:: AIM OF THE EXERCISE ::
Repeat word for word the line with "right hip: (449, 345)" and every line after it until the records below run out.

:: TASK INPUTS ::

+--

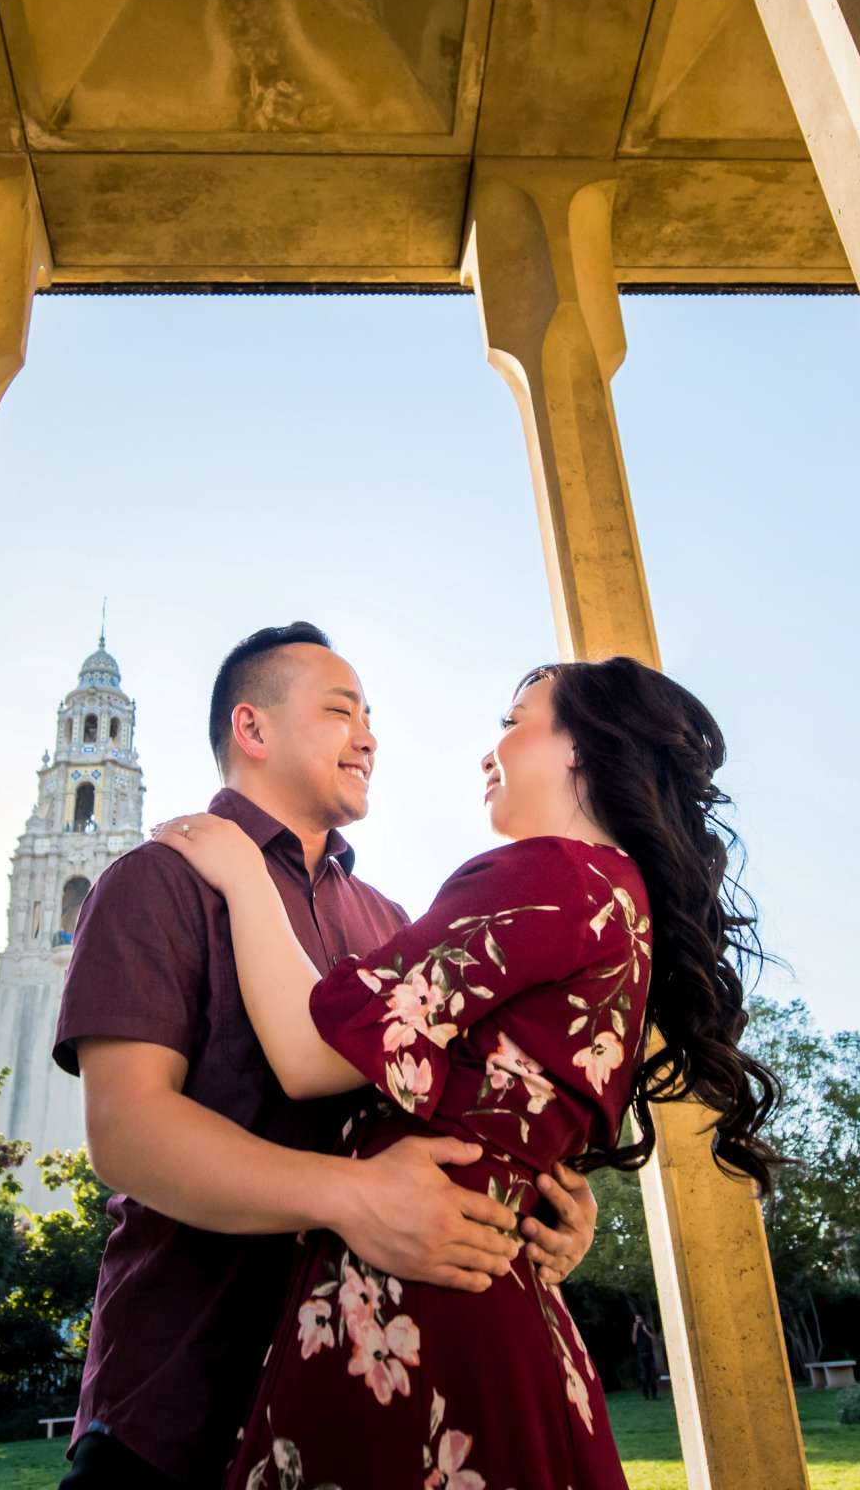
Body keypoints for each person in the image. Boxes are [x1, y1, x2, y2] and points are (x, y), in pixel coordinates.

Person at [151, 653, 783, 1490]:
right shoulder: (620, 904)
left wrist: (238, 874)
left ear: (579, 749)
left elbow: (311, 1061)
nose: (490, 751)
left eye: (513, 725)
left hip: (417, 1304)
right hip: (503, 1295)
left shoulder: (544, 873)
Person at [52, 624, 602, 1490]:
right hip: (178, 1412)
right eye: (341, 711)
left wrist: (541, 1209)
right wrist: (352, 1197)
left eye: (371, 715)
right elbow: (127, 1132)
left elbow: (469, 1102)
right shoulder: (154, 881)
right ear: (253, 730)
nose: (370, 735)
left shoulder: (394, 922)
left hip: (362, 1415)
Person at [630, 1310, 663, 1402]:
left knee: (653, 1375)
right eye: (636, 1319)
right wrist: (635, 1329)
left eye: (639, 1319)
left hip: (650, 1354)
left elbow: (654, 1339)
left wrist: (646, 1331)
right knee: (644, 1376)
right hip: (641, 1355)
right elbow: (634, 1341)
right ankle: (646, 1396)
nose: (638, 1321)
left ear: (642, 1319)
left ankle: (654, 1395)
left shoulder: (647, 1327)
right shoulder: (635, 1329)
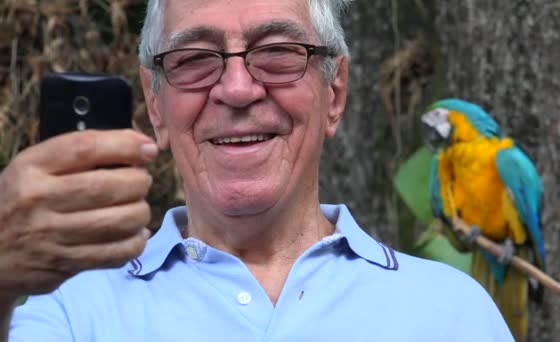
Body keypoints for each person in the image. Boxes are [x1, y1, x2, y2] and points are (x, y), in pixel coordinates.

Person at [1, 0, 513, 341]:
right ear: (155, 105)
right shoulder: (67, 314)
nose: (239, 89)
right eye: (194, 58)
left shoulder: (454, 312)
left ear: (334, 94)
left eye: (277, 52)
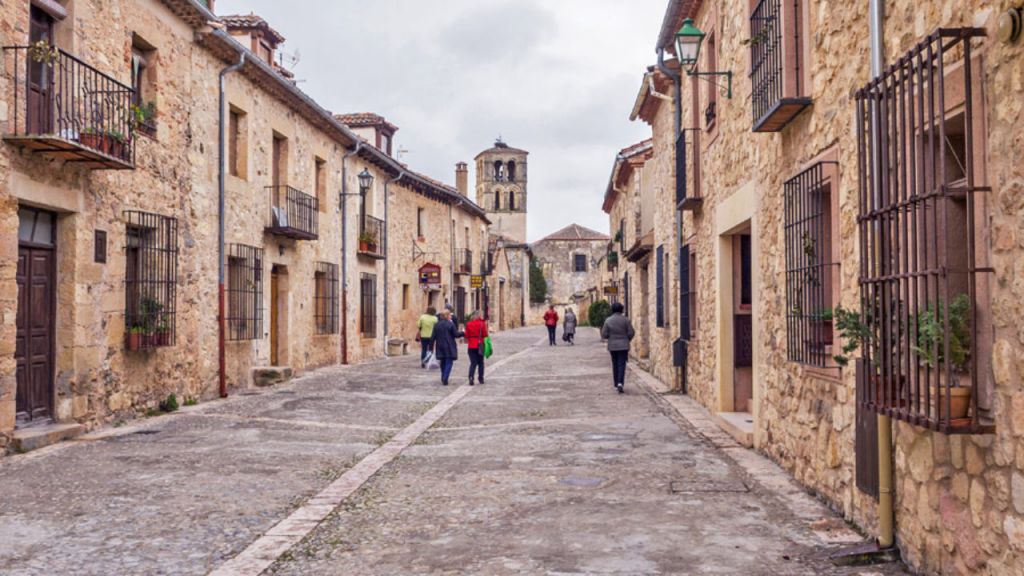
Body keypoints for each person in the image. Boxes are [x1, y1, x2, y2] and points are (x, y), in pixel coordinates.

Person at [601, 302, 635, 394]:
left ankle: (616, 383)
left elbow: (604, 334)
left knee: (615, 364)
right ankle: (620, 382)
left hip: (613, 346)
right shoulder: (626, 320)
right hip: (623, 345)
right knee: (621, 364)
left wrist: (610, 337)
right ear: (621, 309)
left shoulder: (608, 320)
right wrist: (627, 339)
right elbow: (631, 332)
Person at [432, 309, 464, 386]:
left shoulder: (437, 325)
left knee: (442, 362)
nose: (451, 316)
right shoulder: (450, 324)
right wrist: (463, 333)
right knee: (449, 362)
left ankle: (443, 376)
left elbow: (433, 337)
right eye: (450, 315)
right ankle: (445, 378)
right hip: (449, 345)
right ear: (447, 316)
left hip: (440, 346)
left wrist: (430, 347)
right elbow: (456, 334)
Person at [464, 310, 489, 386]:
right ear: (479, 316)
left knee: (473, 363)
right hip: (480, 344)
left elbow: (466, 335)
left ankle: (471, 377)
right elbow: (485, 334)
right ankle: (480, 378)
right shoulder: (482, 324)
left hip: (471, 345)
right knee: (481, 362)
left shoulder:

+--

:: RESULT ::
right hip: (449, 345)
right ear: (447, 316)
left hip: (440, 346)
left wrist: (430, 347)
right elbow: (456, 334)
Person at [464, 310, 489, 386]:
right ear: (479, 316)
left knee: (473, 363)
right hip: (480, 344)
left elbow: (466, 335)
left ankle: (471, 377)
right elbow: (485, 334)
right ankle: (480, 378)
right shoulder: (482, 324)
left hip: (471, 345)
right knee: (481, 362)
left shoulder:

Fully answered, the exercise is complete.